Document section.

You know, you have a lot of academics and you have a lot of politicians, and you have a lot of people sitting around saying, there’s no such thing as a Latino identity. And then … you look around and you’re like, “Nah that’s nonsense.” I think that I belong, and you all belong, to a moment when our community is knitting a larger identity in a really interesting and nuanced way. It completely escapes the politicians and the intellectuals.
—Junot Díaz
In conversation with hosts Felix Contreras and Jasmine Garsd on NPR’s music podcast alt.Latino, Junot Díaz, a Dominican American author, argues that despite diversities of class, race, and geography, there is still a tie that binds US Latinxs. That was not the case in the 1980s, he continues, when he was growing up listening to primarily English-language hip-hop. In 2016, Díaz marvels, his young goddaughters have plenty of Spanish-language music in their collections and feel free to embrace the salsa, merengue, and bachata upon which Díaz and his friends turned their backs in their youth.

Dataset entries
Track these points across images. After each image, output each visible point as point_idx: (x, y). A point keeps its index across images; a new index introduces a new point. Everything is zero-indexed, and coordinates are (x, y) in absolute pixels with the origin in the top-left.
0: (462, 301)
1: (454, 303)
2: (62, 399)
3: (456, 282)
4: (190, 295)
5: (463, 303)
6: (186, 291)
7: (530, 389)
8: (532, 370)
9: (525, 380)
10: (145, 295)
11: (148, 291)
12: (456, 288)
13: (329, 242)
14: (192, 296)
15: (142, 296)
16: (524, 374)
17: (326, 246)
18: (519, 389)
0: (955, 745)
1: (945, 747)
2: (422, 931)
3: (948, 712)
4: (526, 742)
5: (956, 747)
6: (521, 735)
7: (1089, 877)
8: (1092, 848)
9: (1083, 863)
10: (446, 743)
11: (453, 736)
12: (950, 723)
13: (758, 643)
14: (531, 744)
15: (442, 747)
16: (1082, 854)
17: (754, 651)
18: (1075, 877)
...
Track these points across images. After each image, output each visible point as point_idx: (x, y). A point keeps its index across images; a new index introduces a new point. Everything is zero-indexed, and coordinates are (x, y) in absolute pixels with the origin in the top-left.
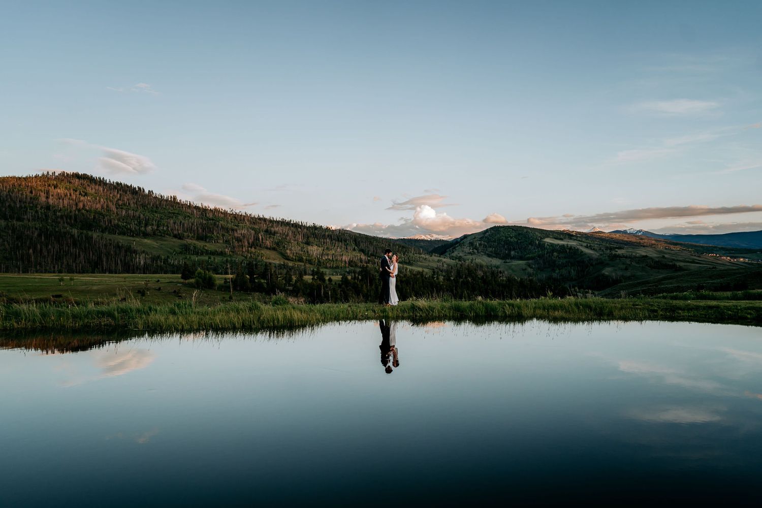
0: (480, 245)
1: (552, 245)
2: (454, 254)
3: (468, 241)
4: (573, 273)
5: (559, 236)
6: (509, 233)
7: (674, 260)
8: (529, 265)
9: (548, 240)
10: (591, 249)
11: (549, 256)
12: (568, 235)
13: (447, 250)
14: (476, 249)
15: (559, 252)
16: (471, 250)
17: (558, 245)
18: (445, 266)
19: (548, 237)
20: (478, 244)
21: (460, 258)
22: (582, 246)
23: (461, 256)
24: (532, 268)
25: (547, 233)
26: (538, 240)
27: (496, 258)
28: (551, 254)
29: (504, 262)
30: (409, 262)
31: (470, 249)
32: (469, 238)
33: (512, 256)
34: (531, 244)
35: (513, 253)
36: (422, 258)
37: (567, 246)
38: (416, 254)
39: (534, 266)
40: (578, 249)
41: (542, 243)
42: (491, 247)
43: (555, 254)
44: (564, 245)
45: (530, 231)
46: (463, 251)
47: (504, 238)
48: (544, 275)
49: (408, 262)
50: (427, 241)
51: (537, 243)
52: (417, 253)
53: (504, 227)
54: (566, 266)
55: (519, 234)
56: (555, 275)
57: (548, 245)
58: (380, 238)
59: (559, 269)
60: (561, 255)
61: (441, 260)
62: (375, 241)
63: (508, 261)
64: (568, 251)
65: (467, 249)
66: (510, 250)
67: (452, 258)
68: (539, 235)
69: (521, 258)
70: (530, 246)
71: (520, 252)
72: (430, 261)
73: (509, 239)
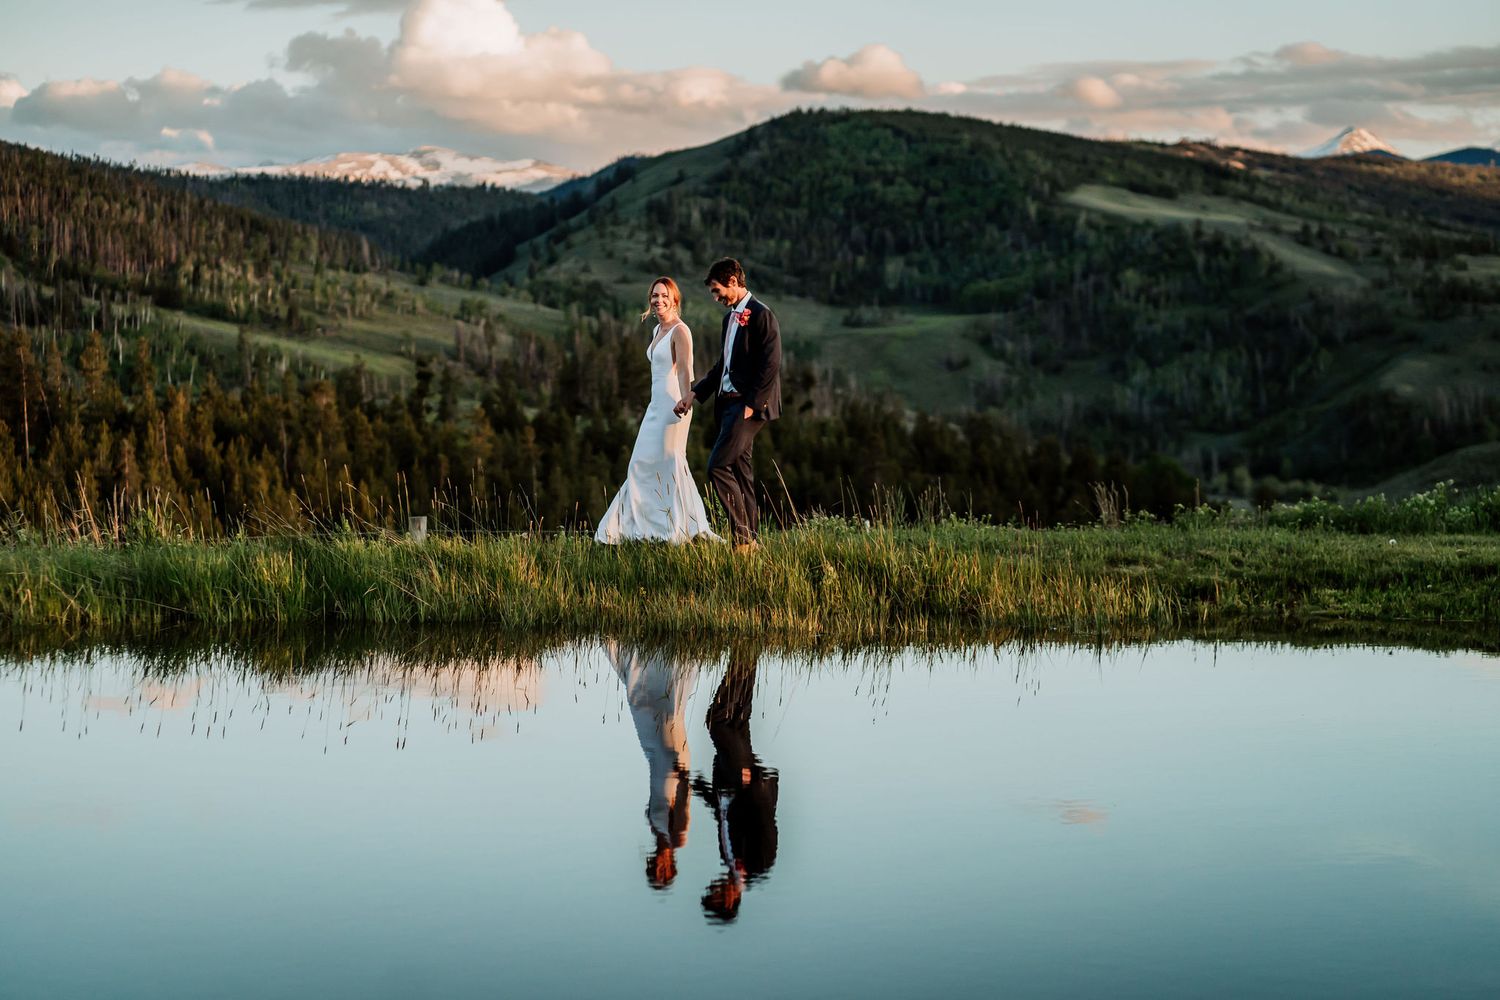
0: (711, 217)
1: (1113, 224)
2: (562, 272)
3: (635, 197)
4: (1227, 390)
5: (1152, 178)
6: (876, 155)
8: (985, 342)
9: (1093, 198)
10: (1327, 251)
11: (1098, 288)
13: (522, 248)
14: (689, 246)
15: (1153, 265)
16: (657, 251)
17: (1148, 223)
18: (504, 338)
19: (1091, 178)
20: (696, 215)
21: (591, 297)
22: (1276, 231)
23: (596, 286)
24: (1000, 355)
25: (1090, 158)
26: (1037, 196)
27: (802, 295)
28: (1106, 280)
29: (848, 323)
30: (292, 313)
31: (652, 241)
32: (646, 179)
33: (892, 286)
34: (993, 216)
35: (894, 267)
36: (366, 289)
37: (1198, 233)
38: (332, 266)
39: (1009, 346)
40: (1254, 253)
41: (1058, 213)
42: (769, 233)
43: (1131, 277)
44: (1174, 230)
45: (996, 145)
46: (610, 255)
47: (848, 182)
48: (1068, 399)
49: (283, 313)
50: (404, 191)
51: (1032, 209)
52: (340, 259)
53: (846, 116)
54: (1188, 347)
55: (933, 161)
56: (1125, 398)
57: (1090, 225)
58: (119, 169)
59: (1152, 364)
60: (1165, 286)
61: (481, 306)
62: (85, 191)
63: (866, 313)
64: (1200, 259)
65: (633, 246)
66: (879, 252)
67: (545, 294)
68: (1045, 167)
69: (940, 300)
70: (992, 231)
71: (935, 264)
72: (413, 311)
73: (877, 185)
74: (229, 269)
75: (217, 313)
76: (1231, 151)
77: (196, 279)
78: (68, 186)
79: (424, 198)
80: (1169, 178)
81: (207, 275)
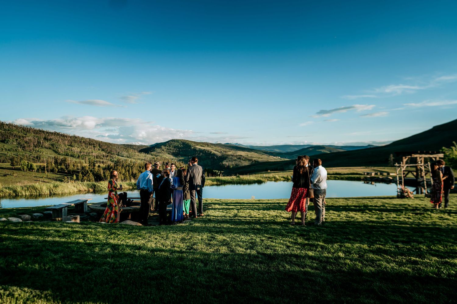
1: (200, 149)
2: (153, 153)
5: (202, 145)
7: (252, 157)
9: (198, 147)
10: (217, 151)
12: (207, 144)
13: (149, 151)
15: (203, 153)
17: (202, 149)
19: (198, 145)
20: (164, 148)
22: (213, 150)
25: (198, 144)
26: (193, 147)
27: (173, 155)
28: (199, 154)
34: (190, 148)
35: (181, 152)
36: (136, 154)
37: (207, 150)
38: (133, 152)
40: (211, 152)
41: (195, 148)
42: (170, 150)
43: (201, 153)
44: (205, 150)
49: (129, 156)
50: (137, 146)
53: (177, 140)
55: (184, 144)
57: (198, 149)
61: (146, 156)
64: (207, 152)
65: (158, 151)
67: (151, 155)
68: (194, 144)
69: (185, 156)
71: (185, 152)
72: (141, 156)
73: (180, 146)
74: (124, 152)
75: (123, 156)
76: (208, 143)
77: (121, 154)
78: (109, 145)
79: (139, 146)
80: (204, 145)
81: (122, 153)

Problem description. Revise the stretch of the Latino identity passage from "You know, you" through "and the intellectuals.", putting "scholars" in place of "academics". The data shown here come from a separate source.

Solution to the exercise.
You know, you have a lot of scholars and you have a lot of politicians, and you have a lot of people sitting around saying, there’s no such thing as a Latino identity. And then … you look around and you’re like, “Nah that’s nonsense.” I think that I belong, and you all belong, to a moment when our community is knitting a larger identity in a really interesting and nuanced way. It completely escapes the politicians and the intellectuals.